Exercise instructions: Rewrite these lines, changing "man in black t-shirt" to "man in dark t-shirt" everywhere it appears and leaving everything else the same. Leave the pictures out.

══ Data extract ══

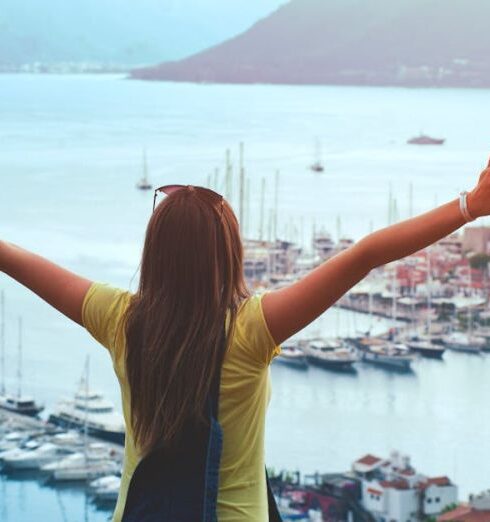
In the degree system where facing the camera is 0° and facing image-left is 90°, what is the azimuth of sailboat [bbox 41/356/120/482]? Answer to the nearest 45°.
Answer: approximately 45°

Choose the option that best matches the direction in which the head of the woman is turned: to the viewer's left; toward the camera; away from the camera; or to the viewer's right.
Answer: away from the camera

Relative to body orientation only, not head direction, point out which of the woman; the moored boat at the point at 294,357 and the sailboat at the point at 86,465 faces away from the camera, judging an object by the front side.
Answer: the woman

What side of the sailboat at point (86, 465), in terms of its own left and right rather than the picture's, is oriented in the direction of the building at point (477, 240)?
back

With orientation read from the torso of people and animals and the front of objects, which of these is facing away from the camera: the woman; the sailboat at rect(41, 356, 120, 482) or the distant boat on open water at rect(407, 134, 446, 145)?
the woman

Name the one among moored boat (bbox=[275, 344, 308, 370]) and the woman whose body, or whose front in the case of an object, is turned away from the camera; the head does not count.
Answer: the woman
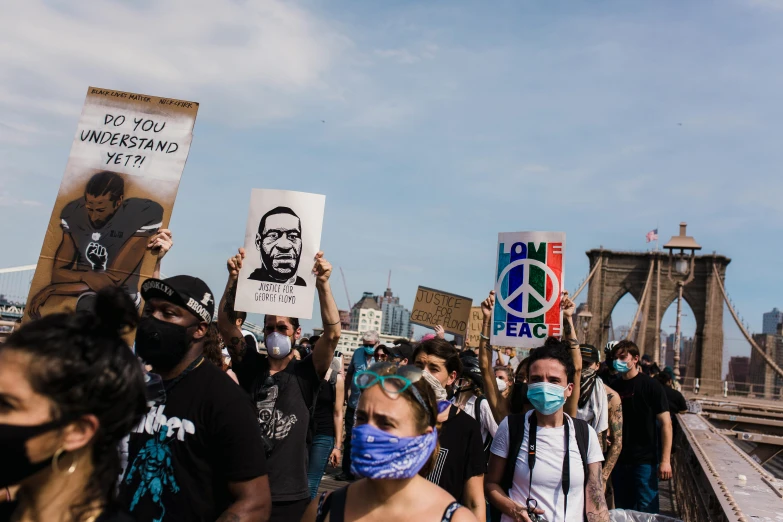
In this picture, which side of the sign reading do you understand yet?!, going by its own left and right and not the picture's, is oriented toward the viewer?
front

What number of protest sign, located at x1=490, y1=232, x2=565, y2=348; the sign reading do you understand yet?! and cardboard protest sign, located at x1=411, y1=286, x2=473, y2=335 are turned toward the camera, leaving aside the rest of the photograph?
3

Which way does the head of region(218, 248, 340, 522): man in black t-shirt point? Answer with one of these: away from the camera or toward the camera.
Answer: toward the camera

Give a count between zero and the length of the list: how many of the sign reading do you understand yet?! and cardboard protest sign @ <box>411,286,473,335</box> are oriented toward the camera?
2

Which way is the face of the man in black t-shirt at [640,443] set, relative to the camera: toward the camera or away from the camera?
toward the camera

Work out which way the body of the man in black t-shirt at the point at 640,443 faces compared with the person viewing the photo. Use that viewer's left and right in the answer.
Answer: facing the viewer and to the left of the viewer

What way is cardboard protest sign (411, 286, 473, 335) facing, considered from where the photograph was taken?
facing the viewer

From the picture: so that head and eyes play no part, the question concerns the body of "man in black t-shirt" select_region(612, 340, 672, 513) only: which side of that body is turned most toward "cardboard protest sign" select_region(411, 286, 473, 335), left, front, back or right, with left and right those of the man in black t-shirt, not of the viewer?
right

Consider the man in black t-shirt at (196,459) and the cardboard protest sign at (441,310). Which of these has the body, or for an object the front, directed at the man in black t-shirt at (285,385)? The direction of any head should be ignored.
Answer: the cardboard protest sign

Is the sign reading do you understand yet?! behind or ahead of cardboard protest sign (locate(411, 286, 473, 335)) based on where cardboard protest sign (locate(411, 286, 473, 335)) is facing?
ahead

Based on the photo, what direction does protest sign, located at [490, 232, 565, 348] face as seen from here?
toward the camera

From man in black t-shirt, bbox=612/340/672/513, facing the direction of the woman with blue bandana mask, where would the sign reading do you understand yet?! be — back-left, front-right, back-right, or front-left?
front-right
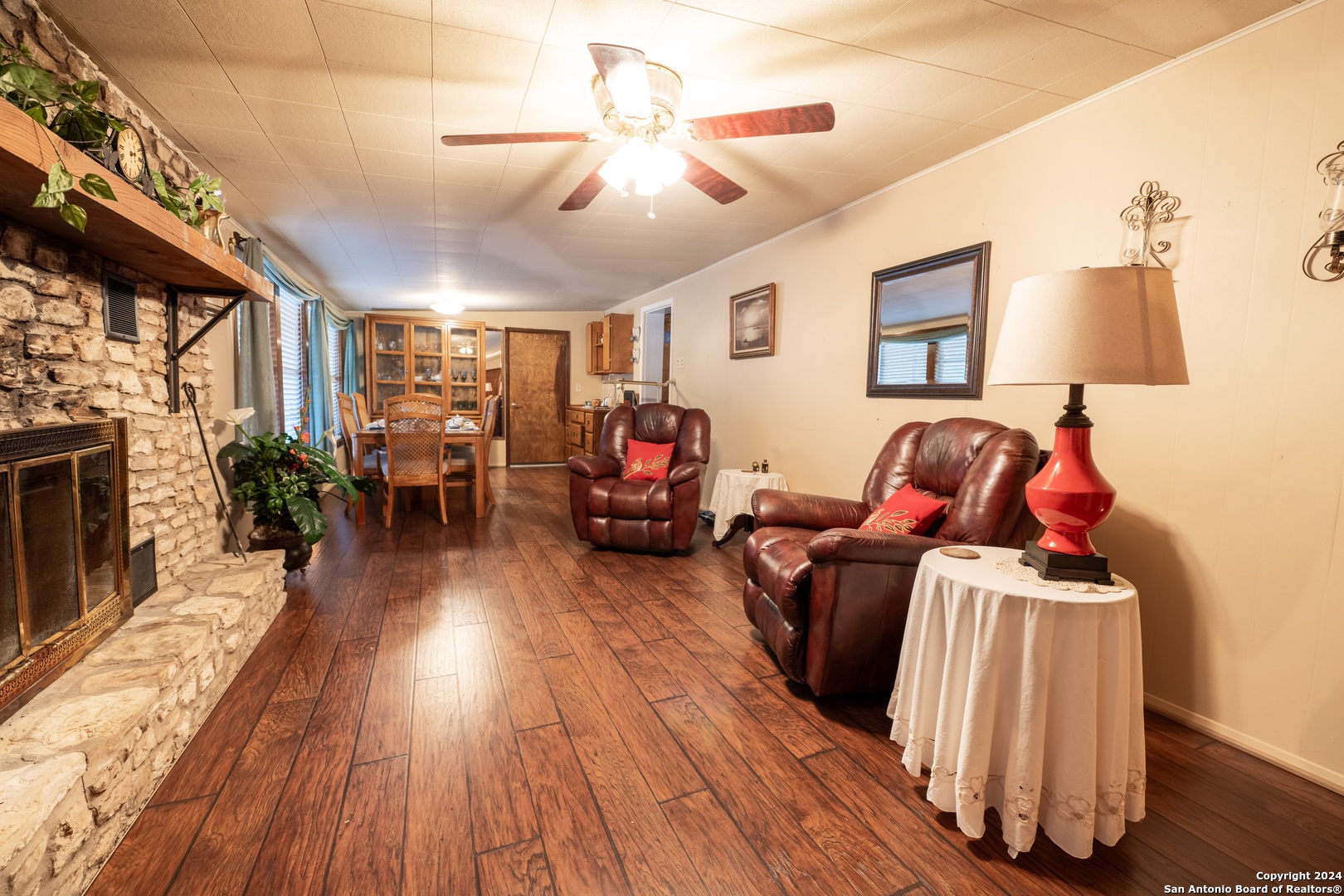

═══

Expected answer:
In the degree system where facing the camera is 0° and facing image-left is 90°, what is the azimuth of sailboat [bbox 41/356/120/482]? Answer to the nearest 45°.
Answer: approximately 45°

Choose the option that best matches the direction in which the head of the woman is turned: to the viewer's left; toward the camera; away from the camera; or to the viewer's right.
Answer: away from the camera

Relative to body orientation only, not head direction, point out which of the woman; the moored boat at the point at 294,357 and the sailboat at the point at 86,465 faces away from the camera, judging an object by the front side.
Answer: the woman

What side of the sailboat at point (86, 465), in terms of its own left and right rather than the picture's, is oriented in the direction of the building at point (477, 240)?
back

With orientation read from the torso of people and animals and the front of objects, which of these is facing away from the camera: the woman; the sailboat at rect(41, 356, 120, 482) or the distant boat on open water at rect(407, 134, 446, 145)?
the woman

Name the one among moored boat (bbox=[275, 344, 308, 370]) and the woman whose body, or whose front in the case of an object, is turned away from the camera; the head does not count.
Answer: the woman
In this picture, which side of the sign reading do you understand yet?!, going by its own left and right and not the picture's, is oriented toward the viewer?
front

What number of protest sign, located at x1=490, y1=232, x2=565, y2=348; the sign reading do you understand yet?! and cardboard protest sign, located at x1=411, y1=286, x2=473, y2=335 are turned toward the camera, leaving aside the rest of the photograph?
3

Which way does the head of region(218, 248, 340, 522): man in dark t-shirt point? Answer with one of these: away from the camera or toward the camera.
Answer: toward the camera

Give a count between zero and the length of the list: how many of the sign reading do you understand yet?! and cardboard protest sign @ <box>411,286,473,335</box> are oriented toward the camera?
2

Which way is the face of the man in dark t-shirt at [640,443] set, relative to the camera: toward the camera or away from the camera?
toward the camera

Work out which way the body of the man in dark t-shirt at the point at 640,443 faces compared with the person viewing the photo. Use that viewer's left and right in the answer.
Answer: facing the viewer and to the left of the viewer

What way is cardboard protest sign (411, 286, 473, 335) facing, considered from where the photograph was taken?
facing the viewer

From the picture: so that head and eyes play no part, the question concerns the body of "man in dark t-shirt" select_region(612, 340, 672, 513) only: which side of that body is turned most toward "cardboard protest sign" select_region(411, 286, 473, 335), left, front, back or right, with left and right those of the man in dark t-shirt, not of the viewer?
right

Consider the man in dark t-shirt at (196,459) and the cardboard protest sign at (441,310). Which of these has the body, or for an object the front, directed at the man in dark t-shirt at (285,385)? The direction of any head should be ignored.
Answer: the cardboard protest sign

Is the sign reading do you understand yet?! behind or ahead of cardboard protest sign (locate(411, 286, 473, 335)) based on where cardboard protest sign (locate(411, 286, 473, 335)) is facing?
ahead

Based on the photo, what direction does protest sign, located at [490, 232, 565, 348] face as seen from here?
toward the camera

From man in dark t-shirt, bbox=612/340/672/513, facing the direction of the woman with blue bandana mask, where would the sign reading do you understand yet?! be — back-left, front-right, back-right, or front-left?
front-right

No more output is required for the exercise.